_YOUR GOAL_.
Rewrite the listing with every "phylum" changed to "division", leaving all other text as it is.

_PROVIDED RECORDS_.
::::

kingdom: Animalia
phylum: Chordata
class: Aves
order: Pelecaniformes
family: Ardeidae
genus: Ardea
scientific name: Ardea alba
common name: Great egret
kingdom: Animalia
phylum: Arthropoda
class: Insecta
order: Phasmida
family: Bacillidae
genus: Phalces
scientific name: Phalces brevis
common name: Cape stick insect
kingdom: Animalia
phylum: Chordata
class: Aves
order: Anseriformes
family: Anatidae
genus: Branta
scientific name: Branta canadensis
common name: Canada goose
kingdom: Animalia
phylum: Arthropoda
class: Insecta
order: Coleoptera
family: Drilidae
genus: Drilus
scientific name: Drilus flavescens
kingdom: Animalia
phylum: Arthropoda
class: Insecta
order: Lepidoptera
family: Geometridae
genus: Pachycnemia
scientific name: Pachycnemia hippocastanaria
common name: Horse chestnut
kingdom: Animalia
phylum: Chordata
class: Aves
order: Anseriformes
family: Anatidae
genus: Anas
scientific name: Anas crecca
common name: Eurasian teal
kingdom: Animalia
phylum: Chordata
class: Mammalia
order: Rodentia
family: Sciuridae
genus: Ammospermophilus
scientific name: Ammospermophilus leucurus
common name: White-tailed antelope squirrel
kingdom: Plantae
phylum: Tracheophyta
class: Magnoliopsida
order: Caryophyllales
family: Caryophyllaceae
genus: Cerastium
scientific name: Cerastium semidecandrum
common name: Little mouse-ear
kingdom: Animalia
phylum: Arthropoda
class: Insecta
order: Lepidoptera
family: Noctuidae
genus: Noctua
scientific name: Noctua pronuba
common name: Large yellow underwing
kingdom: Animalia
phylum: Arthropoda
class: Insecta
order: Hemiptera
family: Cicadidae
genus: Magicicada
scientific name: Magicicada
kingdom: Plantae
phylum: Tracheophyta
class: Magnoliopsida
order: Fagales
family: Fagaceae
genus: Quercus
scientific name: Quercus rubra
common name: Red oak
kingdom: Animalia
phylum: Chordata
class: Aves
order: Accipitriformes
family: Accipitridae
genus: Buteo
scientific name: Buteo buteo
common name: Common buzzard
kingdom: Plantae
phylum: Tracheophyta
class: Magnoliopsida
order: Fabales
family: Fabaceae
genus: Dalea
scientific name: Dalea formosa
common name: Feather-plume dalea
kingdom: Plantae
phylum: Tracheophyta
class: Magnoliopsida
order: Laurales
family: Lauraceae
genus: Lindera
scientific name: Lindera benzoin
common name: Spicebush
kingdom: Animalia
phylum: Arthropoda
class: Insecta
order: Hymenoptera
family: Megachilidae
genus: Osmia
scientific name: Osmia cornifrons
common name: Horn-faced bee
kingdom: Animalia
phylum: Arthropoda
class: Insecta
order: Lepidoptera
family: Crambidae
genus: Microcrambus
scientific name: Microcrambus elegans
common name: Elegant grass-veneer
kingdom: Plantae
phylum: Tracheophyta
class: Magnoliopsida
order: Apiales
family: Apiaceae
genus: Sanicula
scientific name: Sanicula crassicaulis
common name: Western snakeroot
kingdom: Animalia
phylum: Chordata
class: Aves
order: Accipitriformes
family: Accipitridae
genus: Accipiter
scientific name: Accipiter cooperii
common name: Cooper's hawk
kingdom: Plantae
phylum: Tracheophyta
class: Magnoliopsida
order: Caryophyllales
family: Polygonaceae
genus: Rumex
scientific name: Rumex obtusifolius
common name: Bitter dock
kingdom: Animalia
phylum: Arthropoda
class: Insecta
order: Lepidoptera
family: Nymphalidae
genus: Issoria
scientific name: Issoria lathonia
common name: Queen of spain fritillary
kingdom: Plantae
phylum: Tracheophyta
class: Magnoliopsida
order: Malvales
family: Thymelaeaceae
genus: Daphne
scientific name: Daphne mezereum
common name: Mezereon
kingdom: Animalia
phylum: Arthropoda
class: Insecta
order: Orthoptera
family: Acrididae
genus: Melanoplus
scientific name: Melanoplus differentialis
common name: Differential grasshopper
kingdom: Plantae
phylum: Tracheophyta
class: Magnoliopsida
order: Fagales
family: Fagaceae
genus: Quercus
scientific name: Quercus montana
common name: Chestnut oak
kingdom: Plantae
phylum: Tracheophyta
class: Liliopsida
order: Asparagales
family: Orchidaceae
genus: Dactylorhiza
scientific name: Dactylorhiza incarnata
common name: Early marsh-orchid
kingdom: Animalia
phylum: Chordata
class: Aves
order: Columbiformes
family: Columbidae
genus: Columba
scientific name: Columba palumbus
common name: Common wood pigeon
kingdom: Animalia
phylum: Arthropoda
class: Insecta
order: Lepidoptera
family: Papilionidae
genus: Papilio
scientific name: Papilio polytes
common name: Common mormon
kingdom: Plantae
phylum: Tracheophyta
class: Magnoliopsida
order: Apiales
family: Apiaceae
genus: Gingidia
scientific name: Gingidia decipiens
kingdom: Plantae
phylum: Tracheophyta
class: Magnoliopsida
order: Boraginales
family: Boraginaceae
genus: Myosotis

::::

_SOLUTION_.
kingdom: Animalia
division: Chordata
class: Aves
order: Pelecaniformes
family: Ardeidae
genus: Ardea
scientific name: Ardea alba
common name: Great egret
kingdom: Animalia
division: Arthropoda
class: Insecta
order: Phasmida
family: Bacillidae
genus: Phalces
scientific name: Phalces brevis
common name: Cape stick insect
kingdom: Animalia
division: Chordata
class: Aves
order: Anseriformes
family: Anatidae
genus: Branta
scientific name: Branta canadensis
common name: Canada goose
kingdom: Animalia
division: Arthropoda
class: Insecta
order: Coleoptera
family: Drilidae
genus: Drilus
scientific name: Drilus flavescens
kingdom: Animalia
division: Arthropoda
class: Insecta
order: Lepidoptera
family: Geometridae
genus: Pachycnemia
scientific name: Pachycnemia hippocastanaria
common name: Horse chestnut
kingdom: Animalia
division: Chordata
class: Aves
order: Anseriformes
family: Anatidae
genus: Anas
scientific name: Anas crecca
common name: Eurasian teal
kingdom: Animalia
division: Chordata
class: Mammalia
order: Rodentia
family: Sciuridae
genus: Ammospermophilus
scientific name: Ammospermophilus leucurus
common name: White-tailed antelope squirrel
kingdom: Plantae
division: Tracheophyta
class: Magnoliopsida
order: Caryophyllales
family: Caryophyllaceae
genus: Cerastium
scientific name: Cerastium semidecandrum
common name: Little mouse-ear
kingdom: Animalia
division: Arthropoda
class: Insecta
order: Lepidoptera
family: Noctuidae
genus: Noctua
scientific name: Noctua pronuba
common name: Large yellow underwing
kingdom: Animalia
division: Arthropoda
class: Insecta
order: Hemiptera
family: Cicadidae
genus: Magicicada
scientific name: Magicicada
kingdom: Plantae
division: Tracheophyta
class: Magnoliopsida
order: Fagales
family: Fagaceae
genus: Quercus
scientific name: Quercus rubra
common name: Red oak
kingdom: Animalia
division: Chordata
class: Aves
order: Accipitriformes
family: Accipitridae
genus: Buteo
scientific name: Buteo buteo
common name: Common buzzard
kingdom: Plantae
division: Tracheophyta
class: Magnoliopsida
order: Fabales
family: Fabaceae
genus: Dalea
scientific name: Dalea formosa
common name: Feather-plume dalea
kingdom: Plantae
division: Tracheophyta
class: Magnoliopsida
order: Laurales
family: Lauraceae
genus: Lindera
scientific name: Lindera benzoin
common name: Spicebush
kingdom: Animalia
division: Arthropoda
class: Insecta
order: Hymenoptera
family: Megachilidae
genus: Osmia
scientific name: Osmia cornifrons
common name: Horn-faced bee
kingdom: Animalia
division: Arthropoda
class: Insecta
order: Lepidoptera
family: Crambidae
genus: Microcrambus
scientific name: Microcrambus elegans
common name: Elegant grass-veneer
kingdom: Plantae
division: Tracheophyta
class: Magnoliopsida
order: Apiales
family: Apiaceae
genus: Sanicula
scientific name: Sanicula crassicaulis
common name: Western snakeroot
kingdom: Animalia
division: Chordata
class: Aves
order: Accipitriformes
family: Accipitridae
genus: Accipiter
scientific name: Accipiter cooperii
common name: Cooper's hawk
kingdom: Plantae
division: Tracheophyta
class: Magnoliopsida
order: Caryophyllales
family: Polygonaceae
genus: Rumex
scientific name: Rumex obtusifolius
common name: Bitter dock
kingdom: Animalia
division: Arthropoda
class: Insecta
order: Lepidoptera
family: Nymphalidae
genus: Issoria
scientific name: Issoria lathonia
common name: Queen of spain fritillary
kingdom: Plantae
division: Tracheophyta
class: Magnoliopsida
order: Malvales
family: Thymelaeaceae
genus: Daphne
scientific name: Daphne mezereum
common name: Mezereon
kingdom: Animalia
division: Arthropoda
class: Insecta
order: Orthoptera
family: Acrididae
genus: Melanoplus
scientific name: Melanoplus differentialis
common name: Differential grasshopper
kingdom: Plantae
division: Tracheophyta
class: Magnoliopsida
order: Fagales
family: Fagaceae
genus: Quercus
scientific name: Quercus montana
common name: Chestnut oak
kingdom: Plantae
division: Tracheophyta
class: Liliopsida
order: Asparagales
family: Orchidaceae
genus: Dactylorhiza
scientific name: Dactylorhiza incarnata
common name: Early marsh-orchid
kingdom: Animalia
division: Chordata
class: Aves
order: Columbiformes
family: Columbidae
genus: Columba
scientific name: Columba palumbus
common name: Common wood pigeon
kingdom: Animalia
division: Arthropoda
class: Insecta
order: Lepidoptera
family: Papilionidae
genus: Papilio
scientific name: Papilio polytes
common name: Common mormon
kingdom: Plantae
division: Tracheophyta
class: Magnoliopsida
order: Apiales
family: Apiaceae
genus: Gingidia
scientific name: Gingidia decipiens
kingdom: Plantae
division: Tracheophyta
class: Magnoliopsida
order: Boraginales
family: Boraginaceae
genus: Myosotis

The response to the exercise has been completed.